Today, millions of Americans woke up fearing that their essential freedoms under the Constitution were at risk.
If the Supreme Court ultimately decides to overturn the landmark case of Roe v. Wade, then it will not only reverse nearly 50 years of precedent — it will relegate the most intensely personal decision someone can make to the whims of politicians and ideologues.
Few, if any, women make the decision to terminate a pregnancy casually — and people of goodwill, across the political spectrum, can hold different views on the subject. But what Roe recognized is that the freedom enshrined in the Fourteenth Amendment of the Constitution requires all of us to enjoy a sphere of our lives that isn’t subject to meddling from the state — a sphere that includes personal decisions involving who we sleep with, who we marry, whether or not to use contraception, and whether or not to bear children.
As the court has previously determined, our freedoms are not unlimited — society has a compelling interest in other circumstances, for example, in protecting children from abuse or people from self-harm — and the framework constructed by Roe and subsequent Court decisions allowed legislatures to impose greater restrictions on abortion later in pregnancy. But this draft decision doesn’t seek to balance these interests. Instead, it simply forces folks to give up any constitutionally recognized interest in what happens to their body once they get pregnant. Under the Court’s logic, state legislatures could dictate that women carry every pregnancy to term, no matter how early it is and no matter what circumstances led to it — even rape or incest.
The consequences of this decision would be a blow not just to women, but to all of us who believe that in a free society, there are limits to how much the government can encroach on our personal lives. And this decision is unlikely to significantly reduce abortions, which have been steadily going down over the past several decades thanks in large part to better access to contraception and education. Instead, as we’ve already begun to see in states with restrictive abortion laws, those women with means would travel to states where abortion remains legal and safe. Meanwhile, those without enough money or access to transportation or ability to take off from school or work would face the same circumstances most women faced before Roe, desperately seeking out illegal abortions that inevitably pose grave risks to their health, their future ability to bear children, and sometimes their lives.
That’s a result none of us should want. But it should serve as a powerful reminder of the central role the courts play in protecting our rights — and of the fact that elections have consequences.
A clear majority of Americans support Roe. Yet we recognize that while many are angry and frustrated by this report, some of those who support Roe may feel helpless and instinctively turn back to their work, or families, or daily tasks—telling themselves that because this outcome may have been predictable, there’s nothing any of us can do.
If that’s you, we ask you to think about the college student waking up after her date forced her into unprotected sex. Think about the couple that tried to have children for years, who are without any options when faced with the tragic reality of an unviable pregnancy. Think of any of the hundreds of thousands of women each year who deserve the dignity and freedom of making a decision that is right for their bodies and their circumstances.

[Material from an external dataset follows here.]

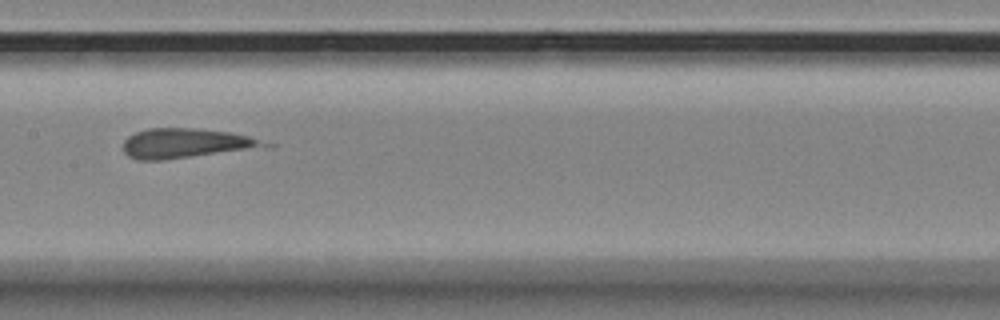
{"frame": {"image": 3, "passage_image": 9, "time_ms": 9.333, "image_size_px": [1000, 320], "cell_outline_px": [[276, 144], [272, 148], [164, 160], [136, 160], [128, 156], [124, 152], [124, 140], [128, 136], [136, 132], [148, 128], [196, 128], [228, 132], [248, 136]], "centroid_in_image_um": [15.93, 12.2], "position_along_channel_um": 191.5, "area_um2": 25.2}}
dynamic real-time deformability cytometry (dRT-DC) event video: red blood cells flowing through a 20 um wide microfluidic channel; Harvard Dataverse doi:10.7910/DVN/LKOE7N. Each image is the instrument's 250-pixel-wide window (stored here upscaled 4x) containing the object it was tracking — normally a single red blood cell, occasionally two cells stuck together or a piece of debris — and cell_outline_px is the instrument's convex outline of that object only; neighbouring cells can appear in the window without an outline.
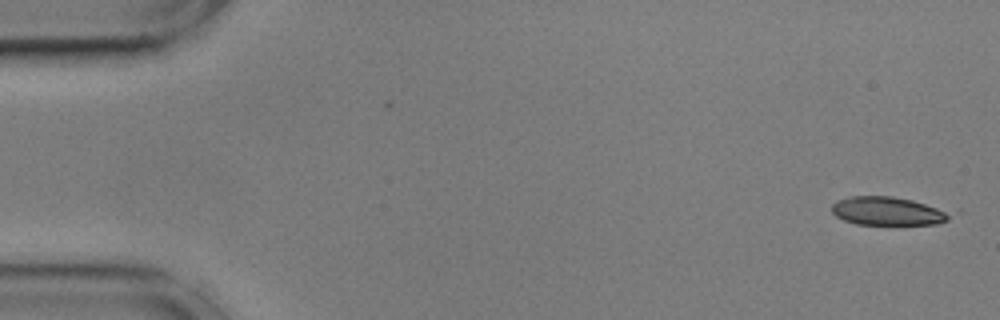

You might be one of those people. Or you might know some of them by name. If you don’t, ask yourself if you know everyone’s whole story.
But we’re not asking you to just think about these people. We’re asking you to join with the activists who’ve been sounding the alarm on this issue for years — and act. Stand with them at a local protest. Volunteer with them on a campaign. Join with them in urging Congress to codify Roe into law. And vote alongside them on or before November 8 and in every other election. Because in the end, if we want judges who will protect all, and not just some, of our rights, then we’ve got to elect officials committed to doing the same.